The problem: Copy out every line of the entries below word for word, keeping each line unchanged and in its original order.

(Saved data entries)
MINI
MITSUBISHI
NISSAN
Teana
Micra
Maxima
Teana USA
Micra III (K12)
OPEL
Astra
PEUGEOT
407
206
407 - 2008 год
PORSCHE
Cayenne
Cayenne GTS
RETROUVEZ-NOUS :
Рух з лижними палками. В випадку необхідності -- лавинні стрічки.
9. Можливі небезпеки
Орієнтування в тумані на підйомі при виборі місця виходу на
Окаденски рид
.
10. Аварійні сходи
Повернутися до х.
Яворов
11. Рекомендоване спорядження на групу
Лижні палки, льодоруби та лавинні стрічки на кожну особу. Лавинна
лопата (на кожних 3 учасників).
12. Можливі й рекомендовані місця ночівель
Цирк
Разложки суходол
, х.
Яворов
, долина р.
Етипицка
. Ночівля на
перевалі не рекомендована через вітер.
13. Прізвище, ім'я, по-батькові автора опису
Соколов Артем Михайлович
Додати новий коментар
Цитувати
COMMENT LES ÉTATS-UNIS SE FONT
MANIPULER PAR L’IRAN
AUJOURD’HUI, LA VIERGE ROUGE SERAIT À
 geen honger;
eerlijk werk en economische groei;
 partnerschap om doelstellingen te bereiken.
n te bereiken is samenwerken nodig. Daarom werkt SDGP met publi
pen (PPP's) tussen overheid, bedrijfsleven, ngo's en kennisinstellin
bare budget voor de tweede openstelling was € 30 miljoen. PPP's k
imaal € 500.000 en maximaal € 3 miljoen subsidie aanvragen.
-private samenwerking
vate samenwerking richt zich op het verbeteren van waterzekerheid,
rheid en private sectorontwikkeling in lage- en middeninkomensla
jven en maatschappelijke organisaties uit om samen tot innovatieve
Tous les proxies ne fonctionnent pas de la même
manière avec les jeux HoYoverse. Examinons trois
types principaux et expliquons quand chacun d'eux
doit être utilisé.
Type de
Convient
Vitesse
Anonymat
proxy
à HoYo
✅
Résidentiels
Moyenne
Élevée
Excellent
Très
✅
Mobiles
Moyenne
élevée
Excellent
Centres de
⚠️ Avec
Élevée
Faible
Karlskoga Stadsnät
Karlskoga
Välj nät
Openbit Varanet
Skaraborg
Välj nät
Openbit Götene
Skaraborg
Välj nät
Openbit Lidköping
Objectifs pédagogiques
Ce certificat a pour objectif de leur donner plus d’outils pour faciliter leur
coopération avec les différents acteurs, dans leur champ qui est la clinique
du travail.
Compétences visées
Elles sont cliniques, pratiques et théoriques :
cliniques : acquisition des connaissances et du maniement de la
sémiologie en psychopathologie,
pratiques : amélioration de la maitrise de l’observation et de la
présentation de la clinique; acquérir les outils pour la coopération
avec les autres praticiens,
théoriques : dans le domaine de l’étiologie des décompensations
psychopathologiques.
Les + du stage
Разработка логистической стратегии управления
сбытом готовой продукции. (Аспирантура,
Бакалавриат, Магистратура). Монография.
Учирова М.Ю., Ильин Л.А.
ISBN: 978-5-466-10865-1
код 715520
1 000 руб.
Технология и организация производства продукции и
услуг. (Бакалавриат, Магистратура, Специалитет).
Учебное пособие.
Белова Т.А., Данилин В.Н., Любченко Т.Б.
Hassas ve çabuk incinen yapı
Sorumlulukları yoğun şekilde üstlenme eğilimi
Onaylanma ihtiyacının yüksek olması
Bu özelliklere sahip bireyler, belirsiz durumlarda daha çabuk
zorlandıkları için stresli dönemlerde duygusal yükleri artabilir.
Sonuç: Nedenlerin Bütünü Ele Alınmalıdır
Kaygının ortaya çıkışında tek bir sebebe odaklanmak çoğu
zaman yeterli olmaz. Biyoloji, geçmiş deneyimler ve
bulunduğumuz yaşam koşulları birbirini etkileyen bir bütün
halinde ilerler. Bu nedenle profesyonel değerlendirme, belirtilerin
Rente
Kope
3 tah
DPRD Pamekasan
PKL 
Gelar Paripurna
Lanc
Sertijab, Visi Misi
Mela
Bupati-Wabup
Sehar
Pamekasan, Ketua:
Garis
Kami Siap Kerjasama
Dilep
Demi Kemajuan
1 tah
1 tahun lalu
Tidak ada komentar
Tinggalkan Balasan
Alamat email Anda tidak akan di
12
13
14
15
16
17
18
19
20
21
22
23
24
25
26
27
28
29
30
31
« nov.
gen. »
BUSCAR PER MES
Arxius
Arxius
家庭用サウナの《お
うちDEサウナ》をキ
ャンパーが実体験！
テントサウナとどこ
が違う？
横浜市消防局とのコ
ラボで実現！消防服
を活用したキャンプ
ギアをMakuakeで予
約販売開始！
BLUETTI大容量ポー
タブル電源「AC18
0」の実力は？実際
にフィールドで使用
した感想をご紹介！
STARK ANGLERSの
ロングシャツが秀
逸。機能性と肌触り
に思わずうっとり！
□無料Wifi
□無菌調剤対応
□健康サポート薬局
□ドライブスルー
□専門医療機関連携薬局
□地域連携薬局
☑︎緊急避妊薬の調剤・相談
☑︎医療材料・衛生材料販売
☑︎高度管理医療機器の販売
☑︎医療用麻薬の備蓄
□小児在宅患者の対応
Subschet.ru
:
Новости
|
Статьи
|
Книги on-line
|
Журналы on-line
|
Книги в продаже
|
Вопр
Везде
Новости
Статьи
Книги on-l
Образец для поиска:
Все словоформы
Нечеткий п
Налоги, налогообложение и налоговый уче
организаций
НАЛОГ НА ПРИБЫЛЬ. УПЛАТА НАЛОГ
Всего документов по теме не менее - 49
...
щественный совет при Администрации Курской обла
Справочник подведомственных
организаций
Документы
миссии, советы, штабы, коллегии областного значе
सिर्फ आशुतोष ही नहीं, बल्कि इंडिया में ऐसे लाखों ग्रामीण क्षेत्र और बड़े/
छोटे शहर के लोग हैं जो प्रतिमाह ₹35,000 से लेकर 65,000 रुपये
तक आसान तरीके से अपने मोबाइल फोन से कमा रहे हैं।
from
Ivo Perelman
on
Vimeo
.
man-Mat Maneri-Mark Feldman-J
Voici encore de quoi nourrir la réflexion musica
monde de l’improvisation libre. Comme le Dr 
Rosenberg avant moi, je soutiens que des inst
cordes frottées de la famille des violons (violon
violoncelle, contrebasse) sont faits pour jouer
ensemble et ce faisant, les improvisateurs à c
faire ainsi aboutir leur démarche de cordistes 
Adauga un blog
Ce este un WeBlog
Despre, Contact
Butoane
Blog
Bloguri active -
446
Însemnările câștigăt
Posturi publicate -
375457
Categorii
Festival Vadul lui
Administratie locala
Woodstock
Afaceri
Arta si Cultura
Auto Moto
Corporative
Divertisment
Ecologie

Expected answer:
MINI
MITSUBISHI
NISSAN
Teana
Micra
Maxima
Teana USA
Micra III (K12)
OPEL
Astra
PEUGEOT
407
206
407 - 2008 год
PORSCHE
Cayenne
Cayenne GTS
RETROUVEZ-NOUS :
Рух з лижними палками. В випадку необхідності -- лавинні стрічки.
9. Можливі небезпеки
Орієнтування в тумані на підйомі при виборі місця виходу на
Окаденски рид
.
10. Аварійні сходи
Повернутися до х.
Яворов
11. Рекомендоване спорядження на групу
Лижні палки, льодоруби та лавинні стрічки на кожну особу. Лавинна
лопата (на кожних 3 учасників).
12. Можливі й рекомендовані місця ночівель
Цирк
Разложки суходол
, х.
Яворов
, долина р.
Етипицка
. Ночівля на
перевалі не рекомендована через вітер.
13. Прізвище, ім'я, по-батькові автора опису
Соколов Артем Михайлович
Додати новий коментар
Цитувати
COMMENT LES ÉTATS-UNIS SE FONT
MANIPULER PAR L’IRAN
AUJOURD’HUI, LA VIERGE ROUGE SERAIT À
 geen honger;
eerlijk werk en economische groei;
 partnerschap om doelstellingen te bereiken.
n te bereiken is samenwerken nodig. Daarom werkt SDGP met publi
pen (PPP's) tussen overheid, bedrijfsleven, ngo's en kennisinstellin
bare budget voor de tweede openstelling was € 30 miljoen. PPP's k
imaal € 500.000 en maximaal € 3 miljoen subsidie aanvragen.
-private samenwerking
vate samenwerking richt zich op het verbeteren van waterzekerheid,
rheid en private sectorontwikkeling in lage- en middeninkomensla
jven en maatschappelijke organisaties uit om samen tot innovatieve
Tous les proxies ne fonctionnent pas de la même
manière avec les jeux HoYoverse. Examinons trois
types principaux et expliquons quand chacun d'eux
doit être utilisé.
Type de
Convient
Vitesse
Anonymat
proxy
à HoYo
✅
Résidentiels
Moyenne
Élevée
Excellent
Très
✅
Mobiles
Moyenne
élevée
Excellent
Centres de
⚠️ Avec
Élevée
Faible
Karlskoga Stadsnät
Karlskoga
Välj nät
Openbit Varanet
Skaraborg
Välj nät
Openbit Götene
Skaraborg
Välj nät
Openbit Lidköping
Objectifs pédagogiques
Ce certificat a pour objectif de leur donner plus d’outils pour faciliter leur
coopération avec les différents acteurs, dans leur champ qui est la clinique
du travail.
Compétences visées
Elles sont cliniques, pratiques et théoriques :
cliniques : acquisition des connaissances et du maniement de la
sémiologie en psychopathologie,
pratiques : amélioration de la maitrise de l’observation et de la
présentation de la clinique; acquérir les outils pour la coopération
avec les autres praticiens,
théoriques : dans le domaine de l’étiologie des décompensations
psychopathologiques.
Les + du stage
Разработка логистической стратегии управления
сбытом готовой продукции. (Аспирантура,
Бакалавриат, Магистратура). Монография.
Учирова М.Ю., Ильин Л.А.
ISBN: 978-5-466-10865-1
код 715520
1 000 руб.
Технология и организация производства продукции и
услуг. (Бакалавриат, Магистратура, Специалитет).
Учебное пособие.
Белова Т.А., Данилин В.Н., Любченко Т.Б.
Hassas ve çabuk incinen yapı
Sorumlulukları yoğun şekilde üstlenme eğilimi
Onaylanma ihtiyacının yüksek olması
Bu özelliklere sahip bireyler, belirsiz durumlarda daha çabuk
zorlandıkları için stresli dönemlerde duygusal yükleri artabilir.
Sonuç: Nedenlerin Bütünü Ele Alınmalıdır
Kaygının ortaya çıkışında tek bir sebebe odaklanmak çoğu
zaman yeterli olmaz. Biyoloji, geçmiş deneyimler ve
bulunduğumuz yaşam koşulları birbirini etkileyen bir bütün
halinde ilerler. Bu nedenle profesyonel değerlendirme, belirtilerin
Rente
Kope
3 tah
DPRD Pamekasan
PKL 
Gelar Paripurna
Lanc
Sertijab, Visi Misi
Mela
Bupati-Wabup
Sehar
Pamekasan, Ketua:
Garis
Kami Siap Kerjasama
Dilep
Demi Kemajuan
1 tah
1 tahun lalu
Tidak ada komentar
Tinggalkan Balasan
Alamat email Anda tidak akan di
12
13
14
15
16
17
18
19
20
21
22
23
24
25
26
27
28
29
30
31
« nov.
gen. »
BUSCAR PER MES
Arxius
Arxius
家庭用サウナの《お
うちDEサウナ》をキ
ャンパーが実体験！
テントサウナとどこ
が違う？
横浜市消防局とのコ
ラボで実現！消防服
を活用したキャンプ
ギアをMakuakeで予
約販売開始！
BLUETTI大容量ポー
タブル電源「AC18
0」の実力は？実際
にフィールドで使用
した感想をご紹介！
STARK ANGLERSの
ロングシャツが秀
逸。機能性と肌触り
に思わずうっとり！
□無料Wifi
□無菌調剤対応
□健康サポート薬局
□ドライブスルー
□専門医療機関連携薬局
□地域連携薬局
☑︎緊急避妊薬の調剤・相談
☑︎医療材料・衛生材料販売
☑︎高度管理医療機器の販売
☑︎医療用麻薬の備蓄
□小児在宅患者の対応
Subschet.ru
:
Новости
|
Статьи
|
Книги on-line
|
Журналы on-line
|
Книги в продаже
|
Вопр
Везде
Новости
Статьи
Книги on-l
Образец для поиска:
Все словоформы
Нечеткий п
Налоги, налогообложение и налоговый уче
организаций
НАЛОГ НА ПРИБЫЛЬ. УПЛАТА НАЛОГ
Всего документов по теме не менее - 49
...
щественный совет при Администрации Курской обла
Справочник подведомственных
организаций
Документы
миссии, советы, штабы, коллегии областного значе
सिर्फ आशुतोष ही नहीं, बल्कि इंडिया में ऐसे लाखों ग्रामीण क्षेत्र और बड़े/
छोटे शहर के लोग हैं जो प्रतिमाह ₹35,000 से लेकर 65,000 रुपये
तक आसान तरीके से अपने मोबाइल फोन से कमा रहे हैं।
from
Ivo Perelman
on
Vimeo
.
man-Mat Maneri-Mark Feldman-J
Voici encore de quoi nourrir la réflexion musica
monde de l’improvisation libre. Comme le Dr 
Rosenberg avant moi, je soutiens que des inst
cordes frottées de la famille des violons (violon
violoncelle, contrebasse) sont faits pour jouer
ensemble et ce faisant, les improvisateurs à c
faire ainsi aboutir leur démarche de cordistes 
Adauga un blog
Ce este un WeBlog
Despre, Contact
Butoane
Blog
Bloguri active -
446
Însemnările câștigăt
Posturi publicate -
375457
Categorii
Festival Vadul lui
Administratie locala
Woodstock
Afaceri
Arta si Cultura
Auto Moto
Corporative
Divertisment
Ecologie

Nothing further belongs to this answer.